— Все совсем наоборот, — возразила Олимпия. — Театр — это пьедестал, это пылающий треножник, с высоты которого жрица обращает к народу свои прорицания, щедро разбрасывая вокруг искры пожирающего ее божественного огня. А вы хотите, чтобы я сошла с треножника и пресмыкалась на земле. Добиваетесь, чтобы я погасила в своей душе небесное пламя и стала обычной женщиной.

— Я совсем не хочу, чтобы вы загасили свой божественный светильник, — запротестовал лорд Драммонд с жаром, неожиданным в этом флегматичном англичанине. — Я лишь жажду, чтобы этот огонь пылал только для меня.
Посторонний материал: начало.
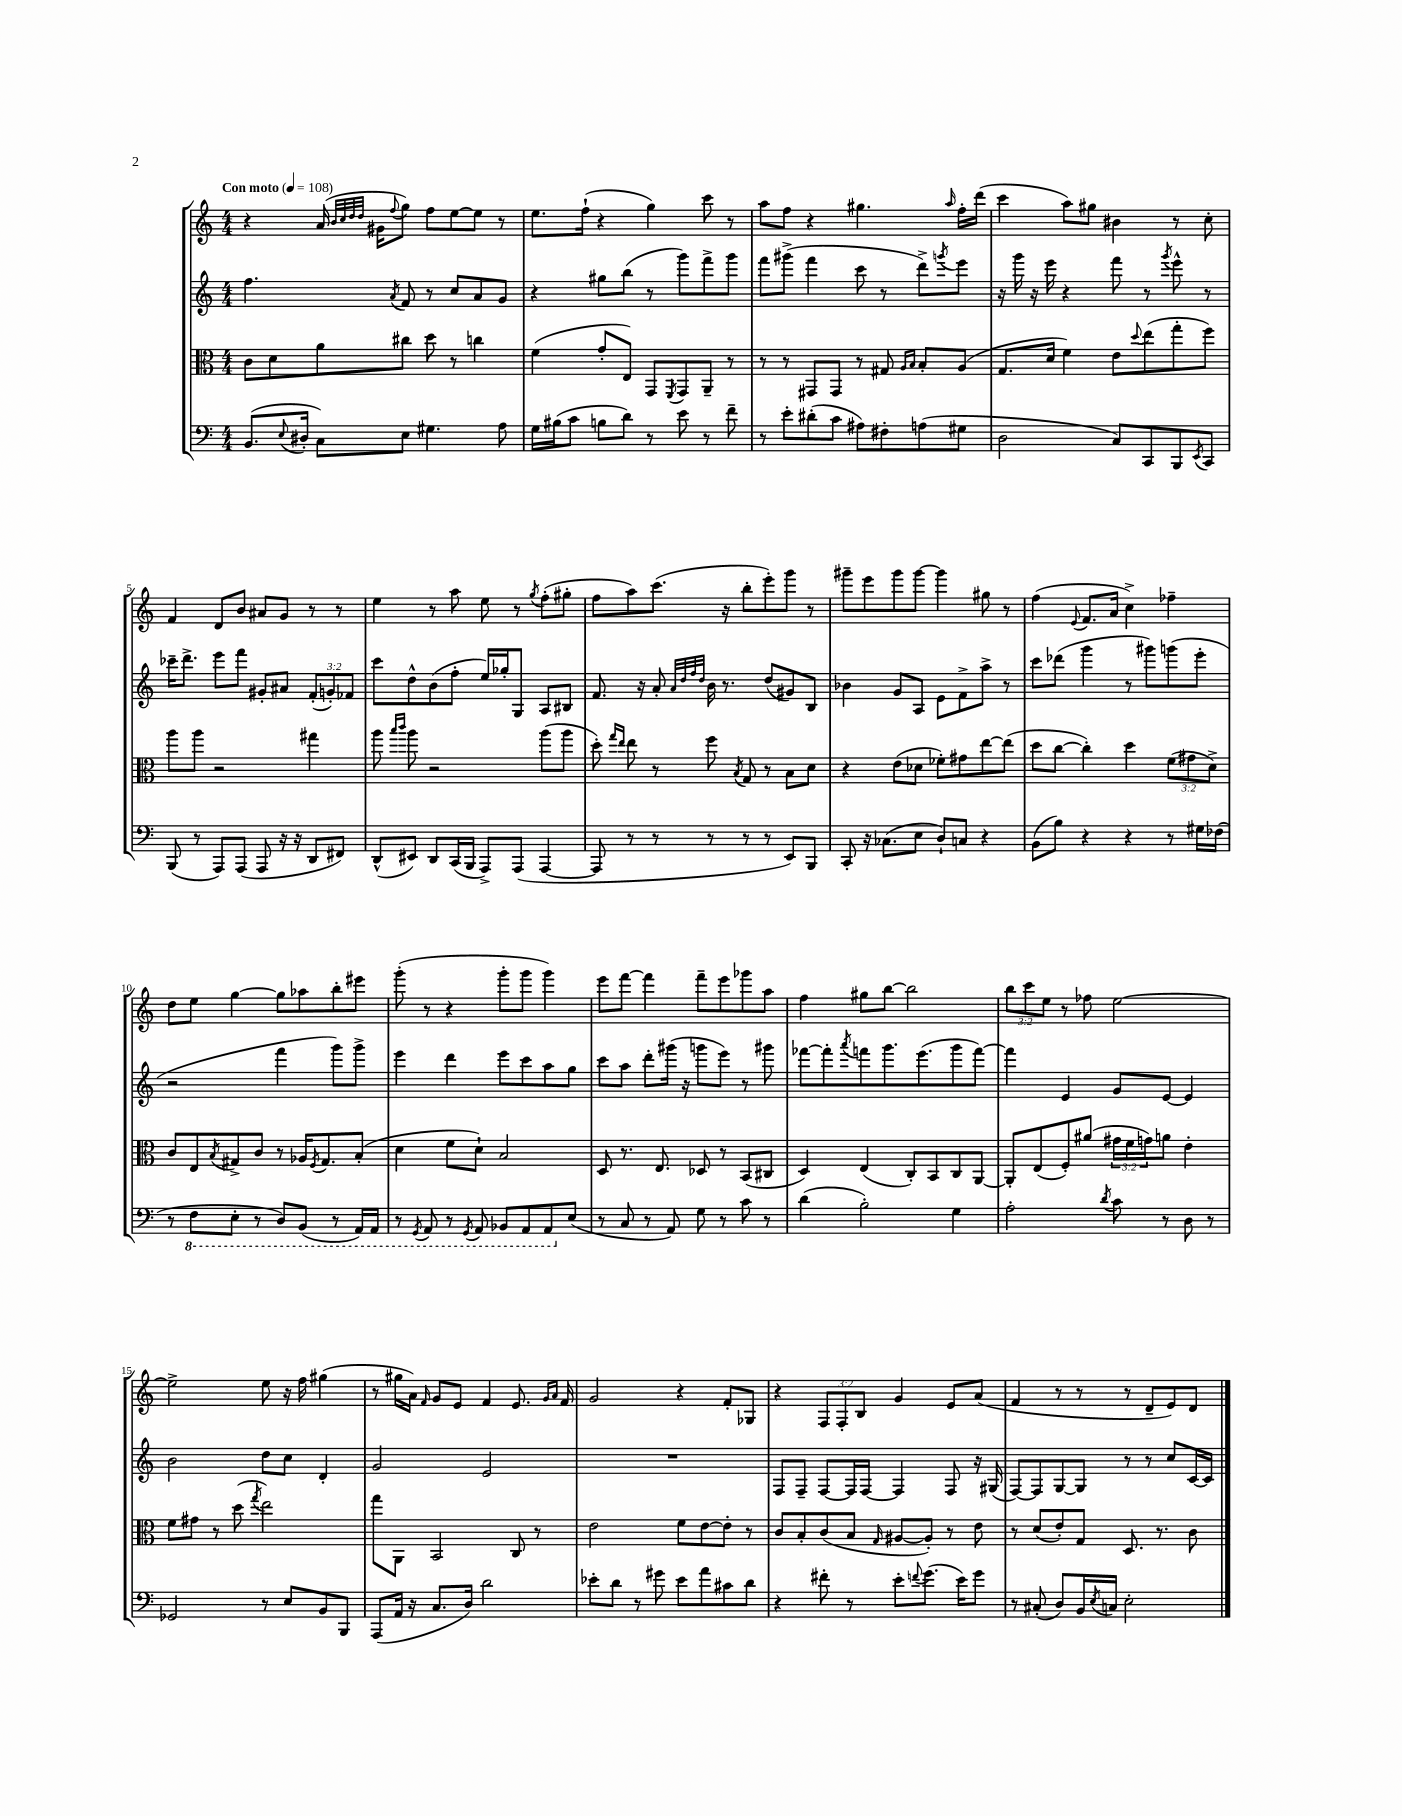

**kern	**kern	**kern	**kern
*staff4	*staff3	*staff2	*staff1
*clefF4	*clefC3	*clefG2	*clefG2
*k[]	*k[]	*k[]	*k[]
*M4/4	*M4/4	*M4/4	*M4/4
*MM108	*MM108	*MM108	*MM108
(8.BB	8c	4.ff	4r
.	8d	.	.
8qqE	.	.	.
16D#'	.	.	.
8C)	8a	.	(16a
.	.	.	32qqb
.	.	.	32qqcc
.	.	.	32qqdd
.	.	.	32qqdd
.	.	.	16g#
.	.	8qa	8qqff
8E	8cc#	8f	8gg)
4.G#	8dd	8r	8ff
.	8r	8cc	[8ee
.	4cc	8a	8ee]
8A	.	8g	8r
=	=	=	=
16G	(4f	4r	8.ee
(16B#	.	.	.
8c	.	.	.
.	.	.	(16ff`
8B	8g'	8gg#	4r
8d)	8E)	(8bb	.
8r	8GG	8r	4gg)
.	8qFF	.	.
8e	8GG	8ggg)	.
8r	8AA~	8fff^	8ccc
8f~	8r	8ggg	8r
=	=	=	=
8r	8r	8fff	8aa
8e'	8r	(8ggg#^	8ff
(8d#'	8GG#	4fff	4r
8c	8GG#	.	.
8A#)	8r	8ccc	4.gg#
8F#'	8G#	8r	.
.	16qqA	.	.
.	16qqB	.	.
(8A	8B'	8ddd^)	.
.	.	8qggg	16qqaa
8G#	(8A	8eee	16ff'
.	.	.	(16ddd
=	=	=	=
2D	8.G	16r	4ccc
.	.	16ggg	.
.	.	16r	.
.	16d	16eee	.
.	4f)	4r	8aa)
.	.	.	8gg#
8C)	8e	8fff	4b#
.	8qqdd	.	.
8CC	(8ee	8r	.
.	.	8qggg	.
8BBB	8gg'	8eee^^	8r
8qEE	.	.	.
8CC	8ff)	8r	8cc'
=	=	=	=
(8BBB	8aa	16ccc-~	4f
.	.	8.ddd^	.
8r	8aa	.	.
8AAA)	2r	8eee	8d
(8AAA	.	8fff	8b
8AAA	.	8g#'	8a#
16r	.	8a#	8g
16r	.	.	.
8DD	4gg#	(12f'	8r
.	.	12g')	.
8FF#)	.	.	8r
.	.	12f-	.
=	=	=	=
(8DD^^	8aa	8ccc	4ee
.	16qqbb	.	.
.	16qqccc	.	.
8EE#)	8aa	8dd^^	.
8DD	2r	(8b	8r
(16CC	.	8ff'	8aa
16BBB	.	.	.
8AAA^)	.	16ee)	8ee
.	.	16gg-'	.
(8AAA	.	8G	8r
.	.	.	8qgg
[4AAA	(8aa	8A	(8ff'
.	8aa	8B#	8gg#'
=	=	=	=
8AAA]	8dd')	8.f	8ff
.	16qqgg	.	.
.	16qqee	.	.
8r	8ee	.	8aa)
.	.	16r	.
8r	8r	8a'	(8.ccc
.	.	32qqa	.
.	.	32qqdd	.
.	.	32qqff	.
.	.	32qqdd	.
8r	8ff	16b	.
.	.	8.r	16r
.	8qB	.	.
8r	8G	.	8bb'
8r	8r	(8dd	8eee')
8EE)	8B	8g#)	8ggg
8BBB	8d	8B	8r
=	=	=	=
8CC'	4r	4b-	8ggg#~
16r	.	.	8eee
(8.C-	.	.	.
.	(8e	8g	8ggg#
8E	8d-	8A	[8ggg#
8D`)	8f-')	8e	4ggg#]
8C	8g#	8f^	.
4r	[8ee	8aa^	8gg#
.	(8ee]	8r	8r
=	=	=	=
(8BB	8dd	8ccc	(4ff
8B)	[8cc	(8ddd-	.
.	.	.	8qqe
4r	4cc'])	4ggg	8.f
.	.	.	16a
4r	4dd	8r	4cc^)
.	.	8ggg#)	.
8r	(12f	(8ggg	4ff-~
.	12g#	.	.
16G#	.	8eee'	.
.	12d^)	.	.
(16F-	.	.	.
=	=	=	=
8r	8c	2r	8dd
8FF	8E	.	8ee
.	8qB	.	.
8EE'	8G#^	.	[4gg
8r	8c	.	.
8DD)	8r	4fff	8gg]
(8BBB	16A-	.	8aa-
.	8qF	.	.
.	8.G#	.	.
8r	.	8ggg)	8bb'
16AAA)	(8B'	8ggg^	8eee#
16AAA	.	.	.
=	=	=	=
8r	4d	4eee	(8ggg'
8qGGG	.	.	.
8AAA	.	.	8r
8r	8f	4ddd	4r
8qGGG	.	.	.
8AAA	8d`)	.	.
8BBB-	2B	8eee	8ggg'
8AAA	.	8ccc	8ggg
8AAA	.	8aa	4ggg)
(8E	.	8gg	.
=	=	=	=
8r	8D	8ccc	8eee
8C	8.r	8aa	[8fff
8r	.	8ddd'	4fff]
.	8.E	.	.
8AA)	.	(16ggg#	.
.	.	16r	.
8G	8D-	8ggg	8fff~
8r	8r	8eee)	8eee
8c	(8BB	8r	8ggg-
8r	8C#	8ggg#	8aa
=	=	=	=
(4d	4D)	[8fff-	4ff
.	.	8fff-']	.
.	.	8qaaa	.
2B')	(4E	8fff	8gg#
.	.	8.ggg	[8bb
.	8C')	.	2bb]
.	.	(8.eee	.
.	8BB	.	.
4G	8C	8ggg	.
.	[8AA	[8fff)	.
=	=	=	=
2A'	8AA']	4fff]	12bb
.	.	.	12ccc
.	(8E	.	.
.	.	.	12ee
.	8F')	4e	8r
.	(8a#	.	8ff-
8qd	.	.	.
8c	24g#	8g	[2ee
.	24f	.	.
.	24g)	.	.
8r	8a	[8e	.
8D	4e'	4e]	.
8r	.	.	.
=	=	=	=
2GG-	8f	2b	2ee^]
.	8g#	.	.
.	8r	.	.
.	(8dd	.	.
.	8qgg	.	.
8r	2ee)	8dd	8ee
8E	.	8cc	16r
.	.	.	16ff
8BB	.	4d'	(4gg#
8BBB	.	.	.
=	=	=	=
(8AAA	8gg	2g	8r
16AA	8AA	.	16gg#
16r	.	.	16a)
.	.	.	16qqf
8.C	2BB	.	8g
.	.	.	8e
16D)	.	.	.
2d	.	2e	4f
.	8C	.	8.e
.	8r	.	.
.	.	.	16qqg
.	.	.	16qqa
.	.	.	16f
=	=	=	=
8e-'	2e	1r	2g
8d	.	.	.
8r	.	.	.
8g#	.	.	.
8e-	8f	.	4r
8a	[8e	.	.
8c#	8e']	.	8f'
8d	8r	.	8G-
=	=	=	=
4r	8c	8F	4r
.	8B'	8F~	.
8f#'	(8c	[8F	12F
.	.	.	12F'
8r	8B	16F]	.
.	.	.	12B
.	.	[16F	.
.	16qqG	.	.
8e'	[8A#	4F]	4g
8qqf	.	.	.
(8.g	8A#'])	.	.
.	8r	8F	8e
16e)	.	.	.
8g	8e	16r	(8a
.	.	(16G#	.
=	=	=	=
8r	8r	[8F)	4f
(8C#'	(8d	8F]	.
8D)	8e')	[8G	8r
16BB	8G	8G]	8r
8qE	.	.	.
16C	.	.	.
2E'	8.D	8r	8r
.	.	8r	8d~
.	8.r	.	.
.	.	8cc	8e)
.	8c	[16c	8d
.	.	16c]	.
==	==	==	==
*-	*-	*-	*-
Моя мечта — не делясь ни с кем, одному владеть всеми небесными дарами, что вы расточаете для любого встречного. О, заклинаю вас, Олимпия, не насмехайтесь над этой таинственной страстью, которой я сгораю подле вас, не ввергайте меня в отчаяние! Не казните меня за то, что я полюбил вас иначе, чем любят других женщин. Ну же, подумайте сами. Чего бы я достиг, если бы любил вас обыкновенно — вас, что чище и холоднее мраморной статуи? Разве вы не говорите «нет» в ответ на все признания, все мольбы влюбленных, очарованных вашей красотой и гениальностью? Разве не оказались бесполезными любые их искания, настойчивость, усилия и хитрости любовной осады? Что ж! Коль скоро вы не желаете быть любимой, как обычная женщина, позвольте мне любить вас по-другому.

Вы же созданы, чтобы понять сердце, подобное моему, чтобы позволить мне мою любовь истинного артиста. Кому и понять это, как не вам, не желающей в этом мире ничего, кроме искусства, вам, монахине от музыки, отшельнице сладостных гармоний, для которой опера — ее монастырь, которая никогда не ведала иной страсти, кроме жажды хороших ролей, других возлюбленных, кроме Моцарта и Чимарозы? Во имя Россини, поймите меня, внемлите моей мольбе! Да не будет у вас ни гения, ни голоса, ни души, кроме как для меня одного, а взамен берите все, чего пожелаете, начиная моим именем и состоянием и кончая самой жизнью. О, если бы вы только пожелали стать моей женой! Ведь едва став ею, вы тотчас были бы принуждены повиноваться мне и пожертвовать ради меня этим ужасным соперником, которого вы ныне готовы мне предпочесть, — театром!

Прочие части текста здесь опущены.